NeUQI: Near-Optimal Uniform Quantization Parameter Initialization for Low-Bit LLMs

Large language models (LLMs) achieve impressive performance across domains but face significant challenges when deployed on consumer-grade GPUs or personal devices such as laptops, due to high memory consumption and inference costs. Post-training quantization (PTQ) of LLMs offers a promising solution that reduces their memory footprint and decoding latency. In practice, PTQ with uniform quantization representation is favored due to its efficiency and ease of deployment, as uniform quantization is widely supported by mainstream hardware and software libraries. Recent studies on low-bit uniform quantization have led to noticeable improvements in post-quantization model performance; however, they mainly focus on quantization methodologies, while the initialization of quantization parameters remains underexplored and still relies on the conventional Min-Max formula. In this work, we identify the limitations of the Min-Max formula, move beyond its constraints, and propose NeUQI, a method that efficiently determines near-optimal initialization for uniform quantization. Our NeUQI simplifies the joint optimization of the scale and zero-point by deriving the zero-point for a given scale, thereby reducing the problem to a scale-only optimization. Benefiting from the improved quantization parameters, our NeUQI consistently outperforms existing methods in the experiments with the LLaMA and Qwen families on various settings and tasks. Furthermore, when combined with a lightweight distillation strategy, NeUQI even achieves superior performance to PV-tuning, a considerably more resource-intensive method.

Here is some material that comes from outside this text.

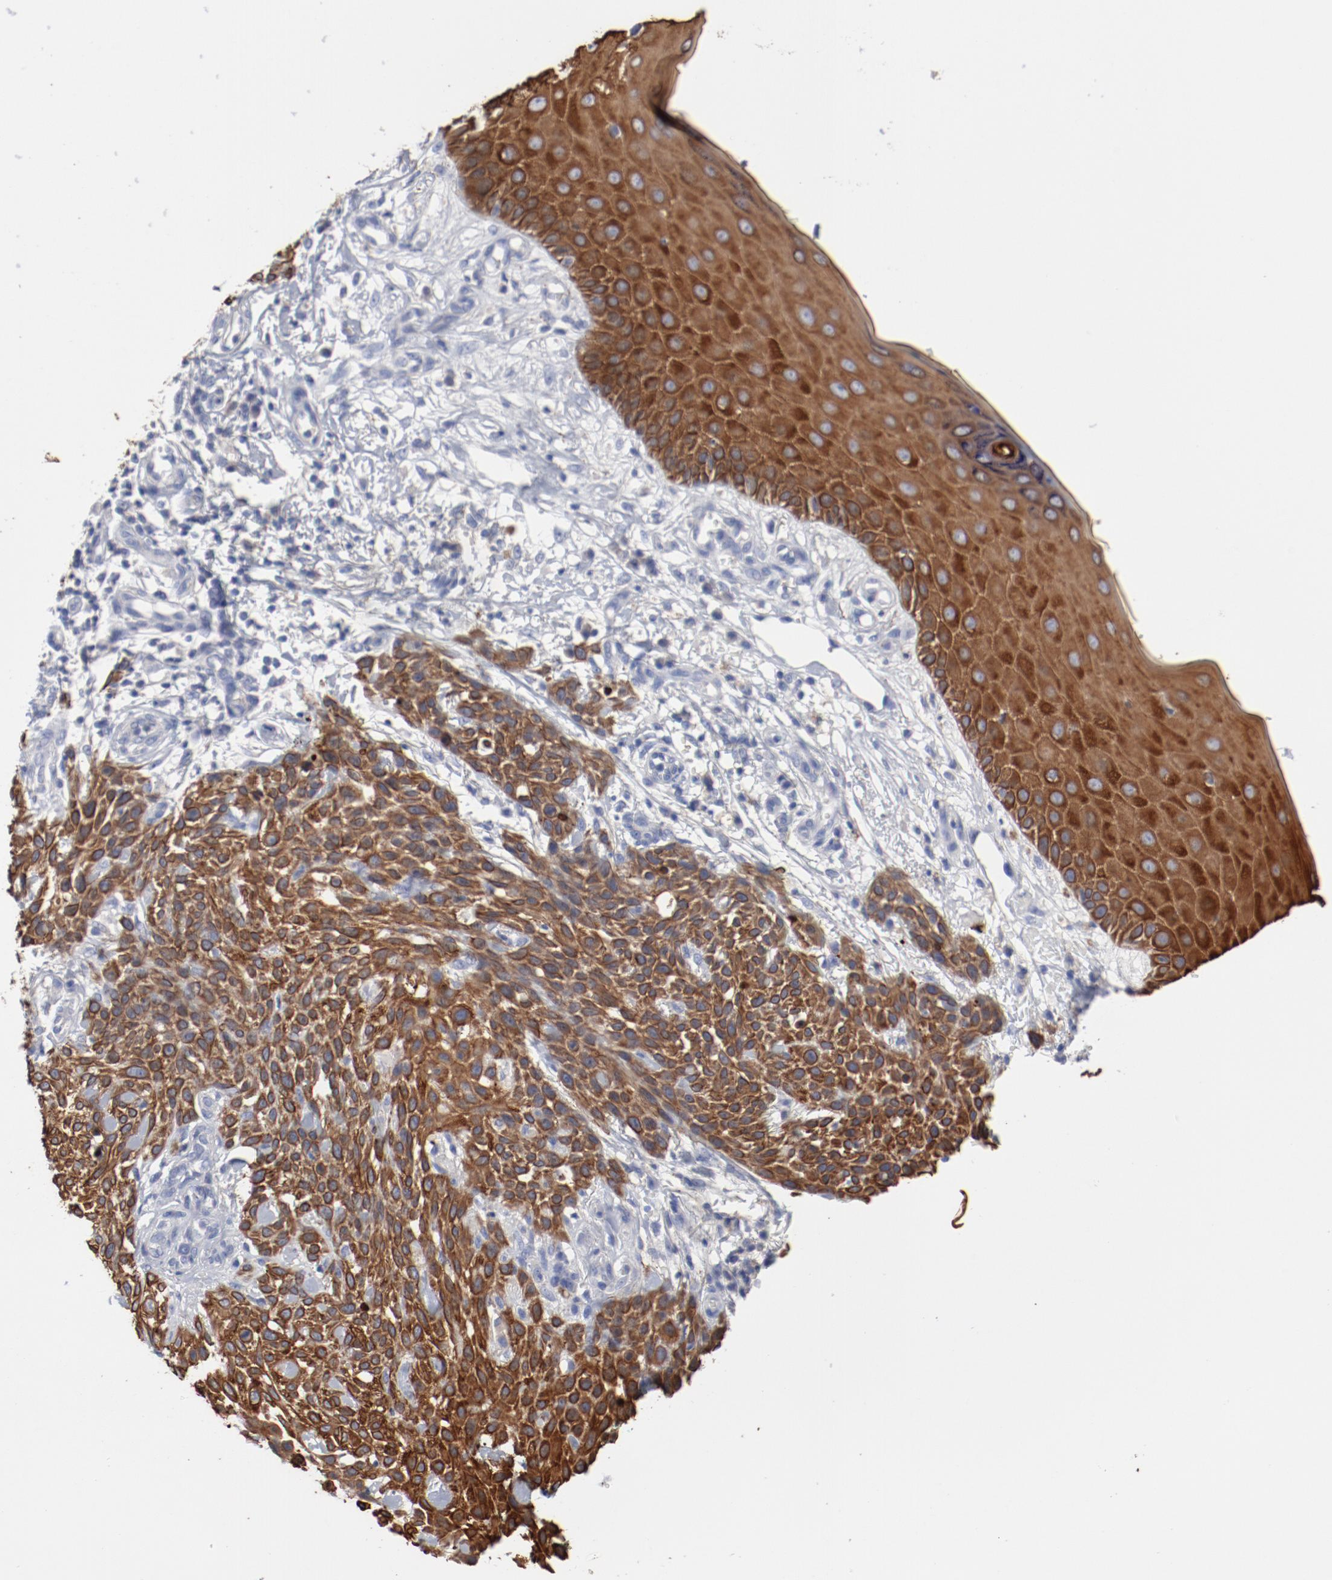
{"staining": {"intensity": "strong", "quantity": ">75%", "location": "cytoplasmic/membranous"}, "tissue": "skin cancer", "cell_type": "Tumor cells", "image_type": "cancer", "snomed": [{"axis": "morphology", "description": "Squamous cell carcinoma, NOS"}, {"axis": "topography", "description": "Skin"}], "caption": "Approximately >75% of tumor cells in human skin cancer (squamous cell carcinoma) show strong cytoplasmic/membranous protein staining as visualized by brown immunohistochemical staining.", "gene": "TSPAN6", "patient": {"sex": "female", "age": 42}}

翻译：大语言模型（LLM）在各领域展现出卓越性能，但由于高内存消耗和推理成本，在消费级GPU或个人设备（如笔记本电脑）上部署时面临重大挑战。LLM的后训练量化（PTQ）提供了一种有前景的解决方案，可显著降低其内存占用和解码延迟。实践中，采用均匀量化表示的PTQ因其高效性和易部署性而备受青睐，因为均匀量化已获得主流硬件和软件库的广泛支持。近期关于低比特均匀量化的研究在提升量化后模型性能方面取得了显著进展；然而，这些研究主要聚焦于量化方法本身，而量化参数的初始化问题仍未得到充分探索，且仍依赖于传统的Min-Max公式。本文中，我们揭示了Min-Max公式的局限性，突破其约束，提出了NeUQI——一种能够高效确定均匀量化近最优初始化参数的方法。我们的NeUQI通过推导给定缩放因子下的零点值，将缩放因子与零点的联合优化问题简化为仅对缩放因子的优化，从而降低了问题复杂度。得益于改进的量化参数，NeUQI在LLaMA和Qwen系列模型上的多场景任务实验中均持续优于现有方法。此外，当结合轻量级蒸馏策略时，NeUQI甚至能够超越资源消耗大得多的PV-tuning方法，实现更优的性能。